“Ijck wens,” schreef een vrouw in de zeventiende eeuw aan haar echtgenoot op zee, “mijn alderlijste man dussent goeden nacht”. De taalkundige uit de eenentwintigste eeuw wipt verheugd op uit haar stoel, bijvoorbeeld vanwege dat wens. Ooit had de eerste persoon enkelvoud in het Nederlands de uitgang –e: ik wense. In de loop van de tijd verdween die e ([ə]); inmiddels vind je hem alleen nog in dialecten, zoals in het oosten van Nederland en Oost Vlaanderen.
Hij heeft er eeuwen over gedaan om te verdwijnen.
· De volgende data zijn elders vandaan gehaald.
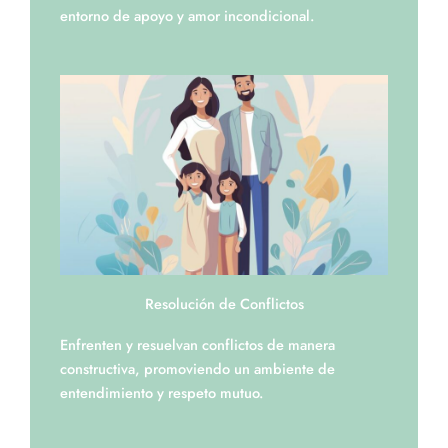
entorno de apoyo y amor incondicional.
Resolución de Conflictos
Enfrenten y resuelvan conflictos de manera
constructiva, promoviendo un ambiente de
entendimiento y respeto mutuo.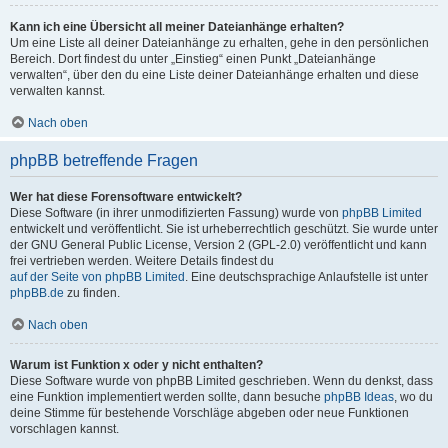
Kann ich eine Übersicht all meiner Dateianhänge erhalten?
Um eine Liste all deiner Dateianhänge zu erhalten, gehe in den persönlichen
Bereich. Dort findest du unter „Einstieg“ einen Punkt „Dateianhänge
verwalten“, über den du eine Liste deiner Dateianhänge erhalten und diese
verwalten kannst.
Nach oben
phpBB betreffende Fragen
Wer hat diese Forensoftware entwickelt?
Diese Software (in ihrer unmodifizierten Fassung) wurde von
phpBB Limited
entwickelt und veröffentlicht. Sie ist urheberrechtlich geschützt. Sie wurde unter
der GNU General Public License, Version 2 (GPL-2.0) veröffentlicht und kann
frei vertrieben werden. Weitere Details findest du
auf der Seite von phpBB Limited
. Eine deutschsprachige Anlaufstelle ist unter
phpBB.de
zu finden.
Nach oben
Warum ist Funktion x oder y nicht enthalten?
Diese Software wurde von phpBB Limited geschrieben. Wenn du denkst, dass
eine Funktion implementiert werden sollte, dann besuche
phpBB Ideas
, wo du
deine Stimme für bestehende Vorschläge abgeben oder neue Funktionen
vorschlagen kannst.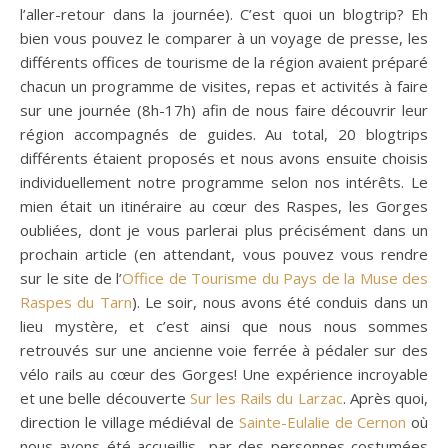
l’aller-retour dans la journée). C’est quoi un blogtrip? Eh
bien vous pouvez le comparer à un voyage de presse, les
différents offices de tourisme de la région avaient préparé
chacun un programme de visites, repas et activités à faire
sur une journée (8h-17h) afin de nous faire découvrir leur
région accompagnés de guides. Au total, 20 blogtrips
différents étaient proposés et nous avons ensuite choisis
individuellement notre programme selon nos intérêts. Le
mien était un itinéraire au cœur des Raspes, les Gorges
oubliées, dont je vous parlerai plus précisément dans un
prochain article (en attendant, vous pouvez vous rendre
sur le site de l’
Office de Tourisme du Pays de la Muse des
Raspes du Tarn
). Le soir, nous avons été conduis dans un
lieu mystère, et c’est ainsi que nous nous sommes
retrouvés sur une ancienne voie ferrée à pédaler sur des
vélo rails au cœur des Gorges! Une expérience incroyable
et une belle découverte
Sur les Rails du Larzac
. Après quoi,
direction le village médiéval de
Sainte-Eulalie de Cernon
où
nous avons été accueillis par des personnes costumées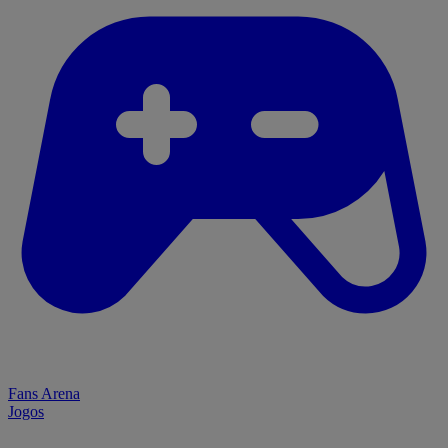
Fans Arena
Jogos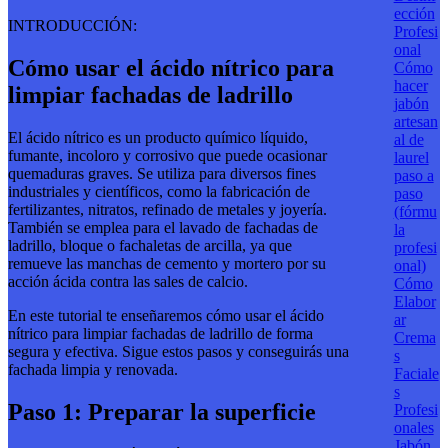
ección
INTRODUCCIÓN:
Profesi
onal
Cómo usar el ácido nítrico para
Cómo
hacer
limpiar fachadas de ladrillo
jabón
artesan
El ácido nítrico es un producto químico líquido,
al de
fumante, incoloro y corrosivo que puede ocasionar
laurel
quemaduras graves. Se utiliza para diversos fines
paso a
industriales y científicos, como la fabricación de
paso
fertilizantes, nitratos, refinado de metales y joyería.
(fórmu
También se emplea para el lavado de fachadas de
la
ladrillo, bloque o fachaletas de arcilla, ya que
profesi
remueve las manchas de cemento y mortero por su
onal)
acción ácida contra las sales de calcio.
Cómo
Elabor
En este tutorial te enseñaremos cómo usar el ácido
ar
nítrico para limpiar fachadas de ladrillo de forma
Crema
segura y efectiva. Sigue estos pasos y conseguirás una
s
fachada limpia y renovada.
Faciale
s
Paso 1: Preparar la superficie
Profesi
onales
Jabón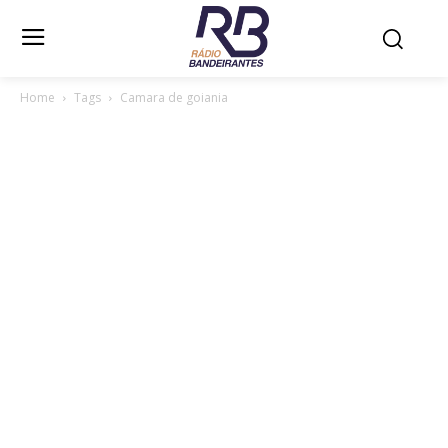
Home
Tags
Camara de goiania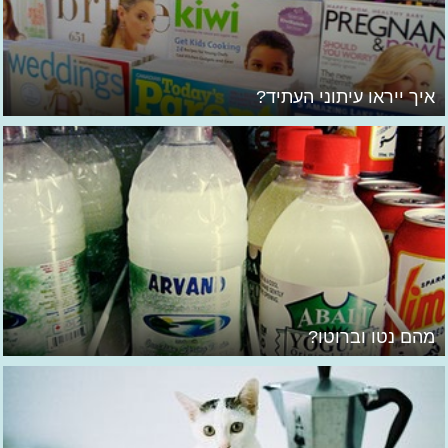
איך ייראו עיתוני העתיד?
מהם נטו וברוטו?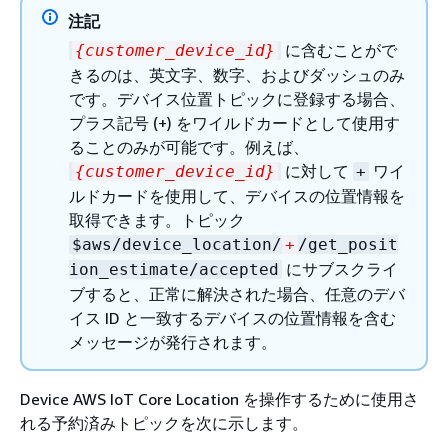
注記
に含むことがで
{
customer_device_id}
きるのは、英文字、数字、およびダッシュのみ
です。デバイス位置トピックに登録する場合、
プラス記号 (+) をワイルドカードとして使用す
ることのみが可能です。例えば、
に対して
ワイ
{
customer_device_id}
+
ルドカードを使用して、デバイスの位置情報を
取得できます。トピック
$aws/device_location/
+
/get_posit
にサブスクライ
ion_estimate/accepted
ブすると、正常に解決された場合、任意のデバ
イス ID と一致するデバイスの位置情報を含む
メッセージが発行されます。
Device AWS IoT Core Location を操作するために使用さ
れる予約済みトピックを次に示します。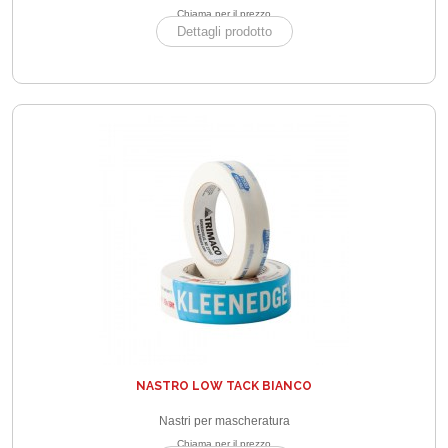
Chiama per il prezzo
Dettagli prodotto
NASTRO LOW TACK BIANCO
Nastri per mascheratura
Chiama per il prezzo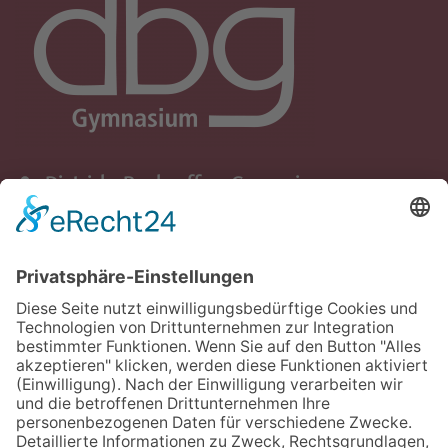
Dietrich - Bonhoeffer - Gymnasium
Schule der Stadt Quickborn
Ziegenweg 5
25451 Quickborn
+49 (0) 4106 - 65 82 91
+49 (0) 4106 - 65 82 93
dbg.quickborn[at]schule.landsh.de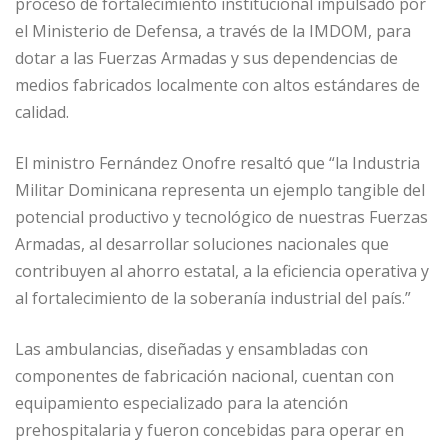
proceso de fortalecimiento institucional impulsado por
el Ministerio de Defensa, a través de la IMDOM, para
dotar a las Fuerzas Armadas y sus dependencias de
medios fabricados localmente con altos estándares de
calidad.
El ministro Fernández Onofre resaltó que “la Industria
Militar Dominicana representa un ejemplo tangible del
potencial productivo y tecnológico de nuestras Fuerzas
Armadas, al desarrollar soluciones nacionales que
contribuyen al ahorro estatal, a la eficiencia operativa y
al fortalecimiento de la soberanía industrial del país.”
Las ambulancias, diseñadas y ensambladas con
componentes de fabricación nacional, cuentan con
equipamiento especializado para la atención
prehospitalaria y fueron concebidas para operar en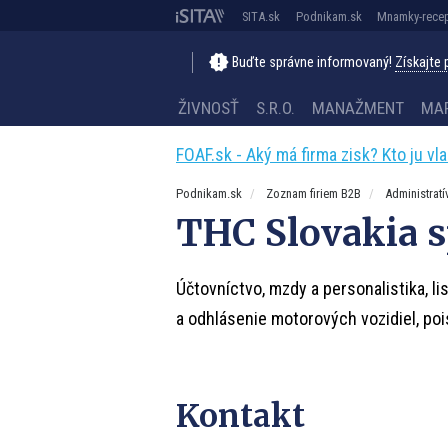
SITA.sk
Podnikam.sk
Mnamky-recep
Buďte správne informovaný!
Získajte
ŽIVNOSŤ
S.R.O.
MANAŽMENT
MA
FOAF.sk - Aký má firma zisk? Kto ju vl
Podnikam.sk
Zoznam firiem B2B
Administratí
THC Slovakia sp
Účtovníctvo, mzdy a personalistika, lis
a odhlásenie motorových vozidiel, poi
Kontakt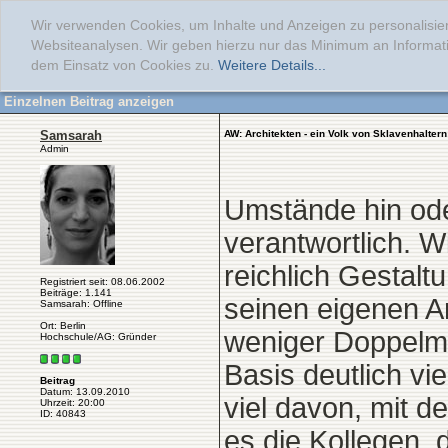
Wir verwenden Cookies, um Inhalte und Anzeigen zu personalisier
Websiteanalysen. Wir geben hierzu nur das Minimum an Informati
dem Einsatz von Cookies zu.
Weitere Details...
Einzelnen Beitrag anzeigen
Samsarah
AW: Architekten - ein Volk von Sklavenhalte
Admin
Umstände hin oder 
verantwortlich. W
reichlich Gestalt
Registriert seit: 08.06.2002
Beiträge: 1.141
seinen eigenen 
Samsarah: Offline
Ort: Berlin
weniger Doppelmo
Hochschule/AG: Gründer
Basis deutlich vi
Beitrag
Datum: 13.09.2010
viel davon, mit d
Uhrzeit: 20:00
ID: 40843
es die Kollegen,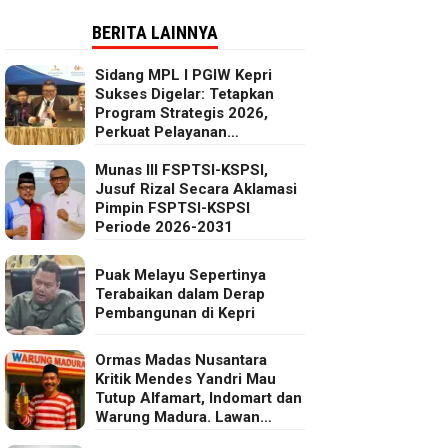
BERITA LAINNYA
Sidang MPL I PGIW Kepri
Sukses Digelar: Tetapkan
Program Strategis 2026,
Perkuat Pelayanan
Oikumenis dan Kepedulian
Sosial
Munas III FSPTSI-KSPSI,
Jusuf Rizal Secara Aklamasi
Pimpin FSPTSI-KSPSI
Periode 2026-2031
Puak Melayu Sepertinya
Terabaikan dalam Derap
Pembangunan di Kepri
Ormas Madas Nusantara
Kritik Mendes Yandri Mau
Tutup Alfamart, Indomart dan
Warung Madura. Lawan
Kebijakan Kapitalis Mendes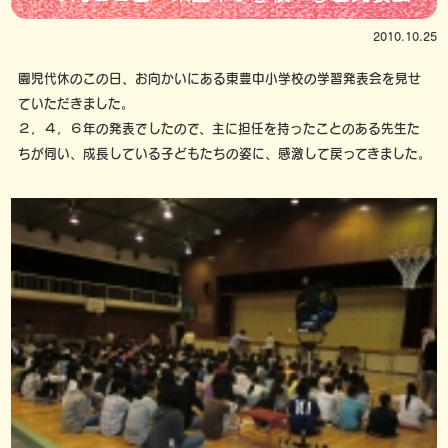
2010.10.25
園児代休のこの日、お向かいにある東豊中小学校の学習発表会を見せ
ていただきました。
２，４，６年の発表でしたので、主に担任を持ったことのある先生た
ちが伺い、成長している子どもたちの姿に、感激して戻ってきました。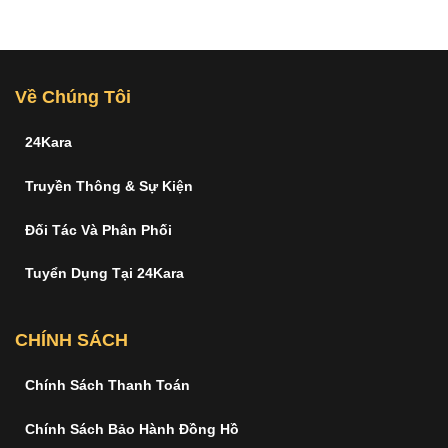
Về Chúng Tôi
24Kara
Truyền Thông & Sự Kiện
Đối Tác Và Phân Phối
Tuyển Dụng Tại 24Kara
CHÍNH SÁCH
Chính Sách Thanh Toán
Chính Sách Bảo Hành Đồng Hồ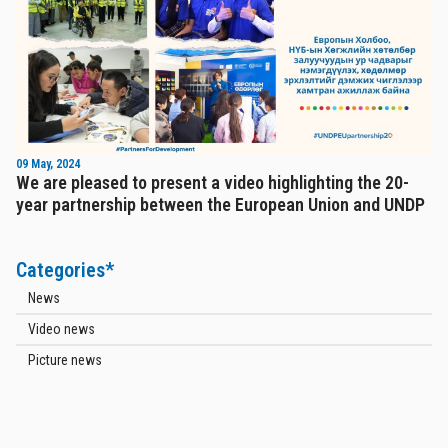
09 May, 2024
We are pleased to present a video highlighting the 20-
year partnership between the European Union and UNDP
Categories*
News
Video news
Picture news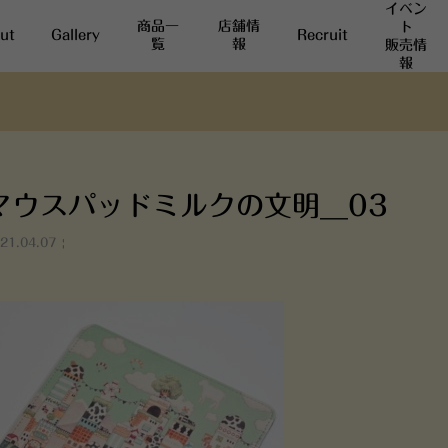
イベン
商品一
店舗情
ト
ut
Gallery
Recruit
覧
報
販売情
報
マウスパッドミルクの文明__03
21.04.07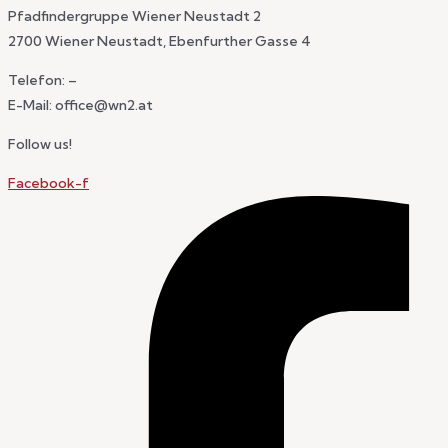
Pfadfindergruppe Wiener Neustadt 2
2700 Wiener Neustadt, Ebenfurther Gasse 4
Telefon: –
E-Mail: office@wn2.at
Follow us!
Facebook-f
Hoe is dat precies in zijn werk gegaan? Dat is een van de vragen die de promovenda Judith Nobels stelt in het proefschrift dat ze later deze maand in Leiden verdedigt.
Tot voor kort werd zulk onderzoek ernstig bemoeilijkt doordat de onderzoeker weinig meer kon doen dan zelf allerlei gedichten en andere literatuur door te nemen. Daar waren twee problemen mee.
In de eerste plaats schiet het natuurlijk niet op, dat eindeloos Hooft en Vondel doorvlooien op hun zinnen die in de eerste persoon gesteld zijn. In de tweede plaats is het natuurlijk bij zulke verandering interessanter om ook iets te weten over de taal van de gewone man.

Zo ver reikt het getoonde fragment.